Kubernetes executor: ERROR: Job failed (system failure): prepare environment: setting up build pod: etcdserver: request timed out.
Summary
On occasion, we see this intermittent failure related to the executor making requests to the Kubernetes API. I would expect any intermittent failure like a timeout should leverage a backoff/retry, rather than fail the job immediately.
We can see there are non-zero errors at the kube-apiserver, but would expect that gitlab-runner could recover from this with a short backoff and retry.
Steps to reproduce
Steps are difficult to reproduce, as the issue is intermittent. Our pipelines are fairly large, 650 jobs in a single pipeline. The error is not specific to any job/runner.
Actual behavior
Job fails
Expected behavior
Job waits for poll_timeout
seconds before failing the job.
Relevant logs and/or screenshots
runner log
{
"duration_s": 13.085811169,
"job": 18290279,
"level": "error",
"msg": "Job failed (system failure): prepare environment: setting up build pod: etcdserver: request timed out. Check https://docs.gitlab.com/runner/shells/index.html#shell-profile-loading for more information",
"project": 3928,
"runner": "rHxGzYhb",
"time": "2023-03-07T19:49:35Z"
}
job log
Running with gitlab-runner 15.1.0~beta.1.gb55b1e56 (b55b1e56)
on vt-firmware-ram-gitlab-runner-64c56ccf95-kr2rq rHxGzYhb
Resolving secrets
00:00
Preparing the "kubernetes" executor
00:00
"CPURequest" overwritten with "2"
"MemoryRequest" overwritten with "4Gi"
"CPULimit" overwritten with "2"
"MemoryLimit" overwritten with "4Gi"
"HelperCPURequest" overwritten with "500m"
"HelperMemoryRequest" overwritten with "10Gi"
"HelperCPULimit" overwritten with "2"
"HelperMemoryLimit" overwritten with "10Gi"
Using Kubernetes namespace: vt-firmware-ram
Using Kubernetes executor with image xxx ...
Using attach strategy to execute scripts...
Preparing environment
00:07
ERROR: Job failed (system failure): prepare environment: setting up build pod: etcdserver: request timed out.
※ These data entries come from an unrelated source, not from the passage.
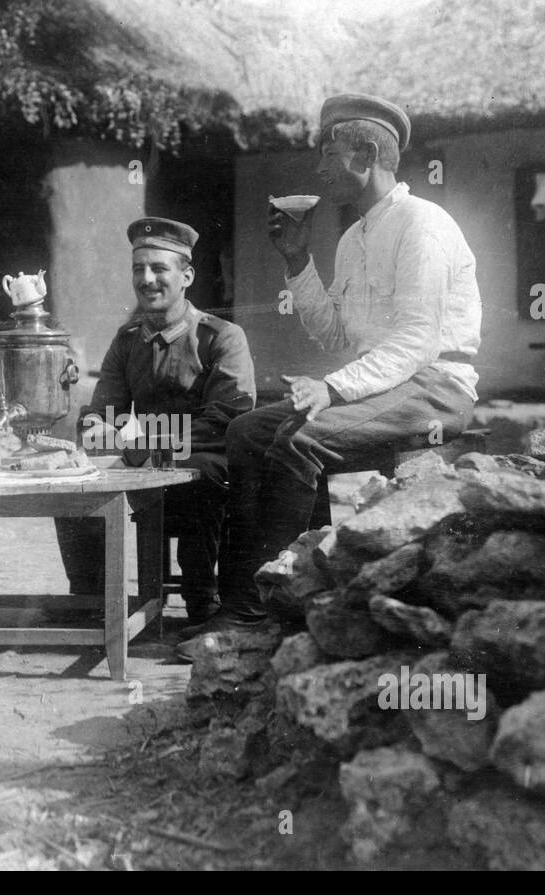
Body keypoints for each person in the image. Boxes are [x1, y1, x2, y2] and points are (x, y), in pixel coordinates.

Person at [180, 93, 482, 650]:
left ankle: (265, 612)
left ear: (366, 156)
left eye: (329, 154)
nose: (318, 169)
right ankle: (249, 603)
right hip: (390, 382)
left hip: (436, 387)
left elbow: (418, 341)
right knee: (248, 431)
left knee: (301, 439)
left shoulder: (423, 225)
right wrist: (297, 260)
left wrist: (332, 387)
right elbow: (339, 336)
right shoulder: (353, 237)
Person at [55, 217, 256, 627]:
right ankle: (92, 602)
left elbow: (227, 420)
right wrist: (97, 430)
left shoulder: (221, 337)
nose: (147, 279)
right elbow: (102, 411)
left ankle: (203, 606)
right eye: (138, 269)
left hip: (208, 464)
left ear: (186, 276)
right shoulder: (127, 341)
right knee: (70, 478)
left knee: (198, 473)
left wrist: (145, 437)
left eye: (159, 269)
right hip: (143, 466)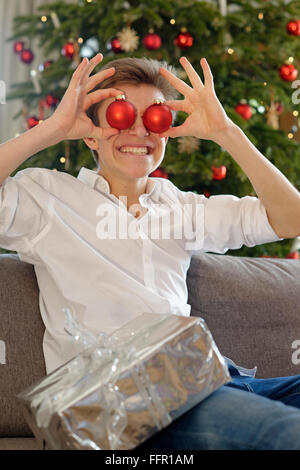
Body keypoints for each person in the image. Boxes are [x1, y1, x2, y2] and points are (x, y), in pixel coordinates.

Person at [1, 53, 300, 450]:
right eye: (121, 115)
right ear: (91, 133)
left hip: (201, 380)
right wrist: (52, 129)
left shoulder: (181, 207)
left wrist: (226, 131)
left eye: (156, 119)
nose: (139, 131)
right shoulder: (49, 199)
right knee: (284, 433)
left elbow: (291, 220)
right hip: (121, 403)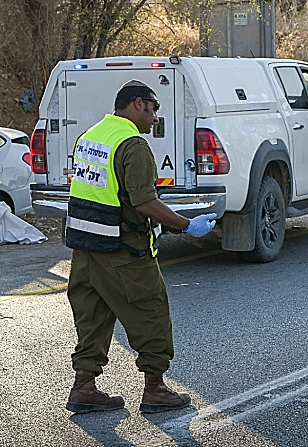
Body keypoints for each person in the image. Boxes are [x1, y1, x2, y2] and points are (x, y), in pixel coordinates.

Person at [64, 80, 217, 414]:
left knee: (93, 317)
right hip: (124, 252)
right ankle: (155, 389)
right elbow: (144, 202)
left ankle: (84, 387)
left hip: (86, 250)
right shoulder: (132, 145)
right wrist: (186, 224)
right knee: (151, 312)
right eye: (154, 107)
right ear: (137, 104)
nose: (155, 116)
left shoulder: (90, 137)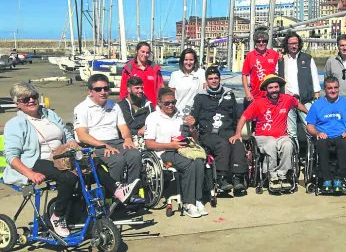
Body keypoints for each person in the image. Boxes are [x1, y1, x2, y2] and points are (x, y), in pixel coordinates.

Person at [3, 83, 138, 237]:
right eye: (26, 99)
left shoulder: (49, 114)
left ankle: (117, 190)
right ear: (17, 104)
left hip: (62, 156)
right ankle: (58, 216)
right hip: (36, 161)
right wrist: (30, 174)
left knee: (92, 162)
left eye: (34, 97)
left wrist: (72, 142)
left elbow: (66, 134)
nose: (32, 101)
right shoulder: (15, 124)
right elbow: (11, 156)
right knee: (68, 177)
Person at [229, 74, 308, 190]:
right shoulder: (258, 103)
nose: (274, 90)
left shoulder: (287, 99)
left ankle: (283, 175)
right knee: (271, 144)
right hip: (263, 137)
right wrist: (237, 134)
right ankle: (272, 175)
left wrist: (311, 118)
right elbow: (243, 117)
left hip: (282, 136)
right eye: (271, 88)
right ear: (266, 89)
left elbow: (299, 105)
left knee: (288, 144)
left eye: (276, 87)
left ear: (279, 87)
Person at [144, 88, 207, 218]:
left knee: (199, 161)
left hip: (182, 149)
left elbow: (194, 138)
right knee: (188, 164)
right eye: (167, 103)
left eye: (173, 102)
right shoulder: (153, 118)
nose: (171, 105)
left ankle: (198, 199)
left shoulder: (180, 115)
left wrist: (192, 127)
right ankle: (188, 203)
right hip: (163, 151)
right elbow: (148, 144)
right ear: (159, 103)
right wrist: (171, 145)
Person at [74, 74, 142, 187]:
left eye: (106, 88)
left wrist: (128, 139)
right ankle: (113, 194)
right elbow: (82, 135)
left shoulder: (114, 106)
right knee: (117, 160)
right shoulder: (82, 108)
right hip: (95, 145)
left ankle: (132, 189)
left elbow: (123, 127)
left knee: (135, 155)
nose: (103, 92)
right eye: (98, 89)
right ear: (90, 92)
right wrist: (103, 145)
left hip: (116, 141)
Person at [190, 66, 248, 194]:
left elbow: (236, 116)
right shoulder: (200, 97)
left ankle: (238, 178)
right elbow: (194, 116)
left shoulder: (229, 94)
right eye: (211, 79)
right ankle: (221, 178)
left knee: (237, 143)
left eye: (216, 78)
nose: (214, 81)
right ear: (207, 81)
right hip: (208, 132)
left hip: (226, 130)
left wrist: (237, 133)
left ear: (220, 79)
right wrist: (192, 121)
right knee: (221, 145)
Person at [306, 76, 346, 192]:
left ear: (339, 88)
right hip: (323, 135)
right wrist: (317, 133)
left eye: (335, 87)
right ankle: (326, 179)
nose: (333, 90)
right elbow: (309, 125)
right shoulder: (317, 105)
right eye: (330, 88)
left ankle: (338, 179)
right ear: (324, 89)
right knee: (321, 143)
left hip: (341, 135)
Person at [277, 32, 321, 143]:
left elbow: (315, 78)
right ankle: (294, 156)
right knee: (291, 132)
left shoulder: (307, 58)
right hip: (288, 100)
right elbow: (276, 77)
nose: (293, 46)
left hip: (305, 100)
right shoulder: (281, 60)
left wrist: (316, 97)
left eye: (296, 43)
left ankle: (311, 155)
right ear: (286, 45)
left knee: (310, 129)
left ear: (299, 44)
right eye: (291, 43)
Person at [241, 30, 280, 108]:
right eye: (258, 41)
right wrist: (247, 92)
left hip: (271, 94)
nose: (261, 43)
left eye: (264, 41)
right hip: (255, 95)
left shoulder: (274, 54)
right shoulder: (250, 56)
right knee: (254, 119)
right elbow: (244, 75)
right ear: (255, 42)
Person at [119, 41, 164, 107]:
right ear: (136, 51)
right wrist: (124, 106)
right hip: (135, 107)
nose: (145, 55)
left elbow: (161, 88)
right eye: (142, 52)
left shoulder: (154, 69)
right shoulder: (128, 69)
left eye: (147, 52)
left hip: (152, 106)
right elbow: (123, 90)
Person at [169, 48, 206, 114]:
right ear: (182, 61)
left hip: (197, 113)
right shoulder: (175, 75)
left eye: (191, 60)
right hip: (179, 113)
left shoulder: (201, 73)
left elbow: (205, 93)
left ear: (195, 61)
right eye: (186, 60)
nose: (188, 63)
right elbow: (170, 96)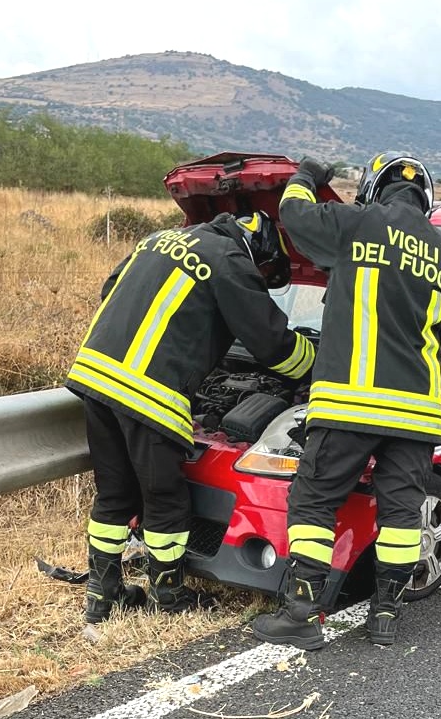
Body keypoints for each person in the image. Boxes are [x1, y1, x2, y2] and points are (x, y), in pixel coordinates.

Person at [251, 152, 441, 649]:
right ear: (426, 199)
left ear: (374, 187)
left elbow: (295, 217)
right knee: (402, 512)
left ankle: (302, 610)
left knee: (314, 498)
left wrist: (306, 176)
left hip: (352, 401)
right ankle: (384, 615)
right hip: (417, 410)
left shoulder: (359, 223)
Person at [65, 211, 316, 623]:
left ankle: (102, 594)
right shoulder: (231, 258)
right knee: (165, 498)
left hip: (94, 377)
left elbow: (110, 289)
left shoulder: (158, 238)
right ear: (259, 247)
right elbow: (272, 345)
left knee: (113, 493)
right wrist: (317, 366)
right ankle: (169, 595)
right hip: (148, 393)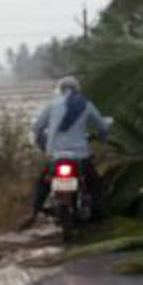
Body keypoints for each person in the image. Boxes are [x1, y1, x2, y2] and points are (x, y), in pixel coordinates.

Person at [27, 75, 110, 222]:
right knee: (95, 183)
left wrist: (45, 146)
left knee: (43, 182)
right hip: (80, 156)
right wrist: (103, 140)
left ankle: (33, 212)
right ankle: (99, 213)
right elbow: (102, 126)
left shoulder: (52, 105)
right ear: (77, 89)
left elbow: (37, 128)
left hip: (56, 156)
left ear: (60, 89)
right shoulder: (86, 104)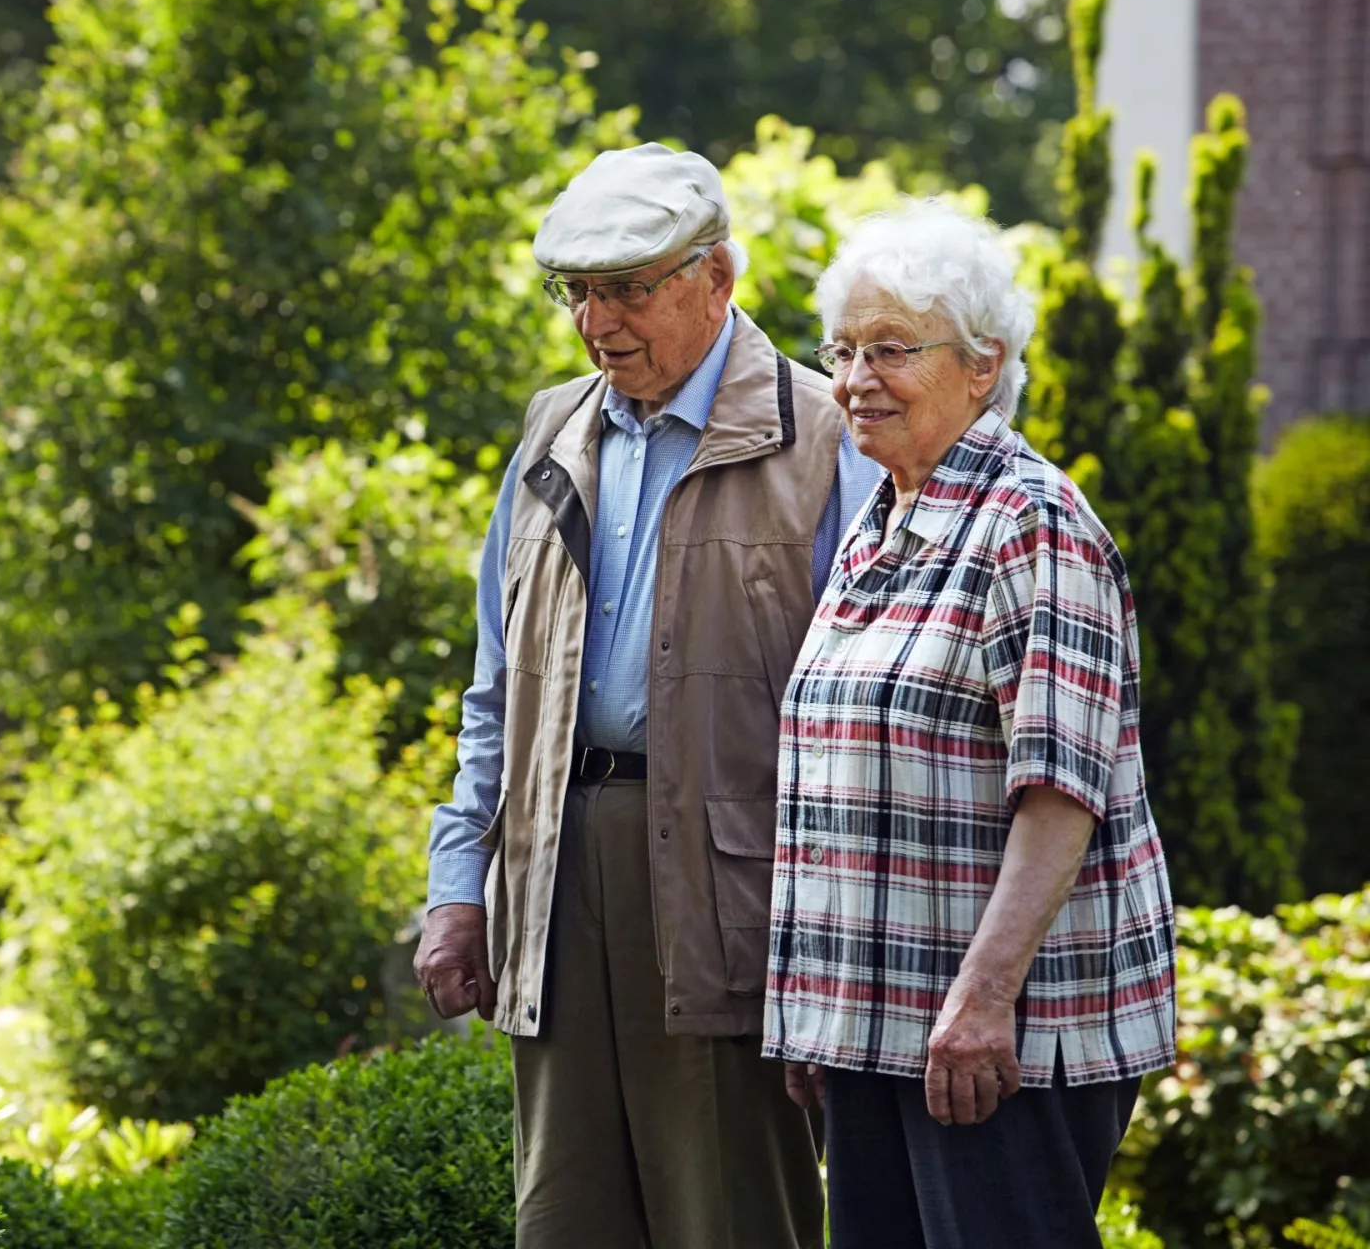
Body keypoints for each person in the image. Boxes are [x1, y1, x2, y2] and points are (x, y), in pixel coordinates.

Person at [413, 142, 877, 1249]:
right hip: (558, 872)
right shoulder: (550, 433)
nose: (595, 320)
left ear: (717, 279)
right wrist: (456, 883)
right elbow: (496, 690)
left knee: (732, 1221)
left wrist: (829, 962)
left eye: (626, 289)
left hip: (736, 894)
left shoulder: (824, 439)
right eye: (577, 291)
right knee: (564, 1219)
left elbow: (865, 723)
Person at [764, 200, 1178, 1249]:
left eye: (893, 349)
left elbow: (1061, 791)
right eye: (845, 349)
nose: (857, 378)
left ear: (982, 365)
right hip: (878, 1026)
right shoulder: (879, 523)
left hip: (999, 1038)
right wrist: (819, 1010)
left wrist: (985, 998)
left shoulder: (1031, 522)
Check https://docs.gitlab.com/runner/shells/index.html#shell-profile-loading for more information
Environment description
Running self-managed GitLab.
config.toml contents
config: |
[[runners]]
environment = ["FF_GITLAB_REGISTRY_HELPER_IMAGE=1"]
[runners.kubernetes]
image = "ubuntu:20.04"
poll_timeout = 900
poll_interval = 20
pull_policy = ["always", "always", "always", "if-not-present"]
resource_availability_check_max_attempts = 0 # Disable the check altogether, fallback to default polling on pod readiness
[runners.kubernetes.pod_annotations]
"karpenter.sh/do-not-evict" = "true"
"cluster-autoscaler.kubernetes.io/safe-to-evict" = "false"
[runners.kubernetes.node_selector]
"vt.goriv.co/runners" = "true"
"kubernetes.io/arch" = "{{ .Values.runner_architecture | default "amd64" }}"
"kubernetes.io/os" = "{{ .Values.runner_os | default "linux" }}"
Used GitLab Runner version
15.1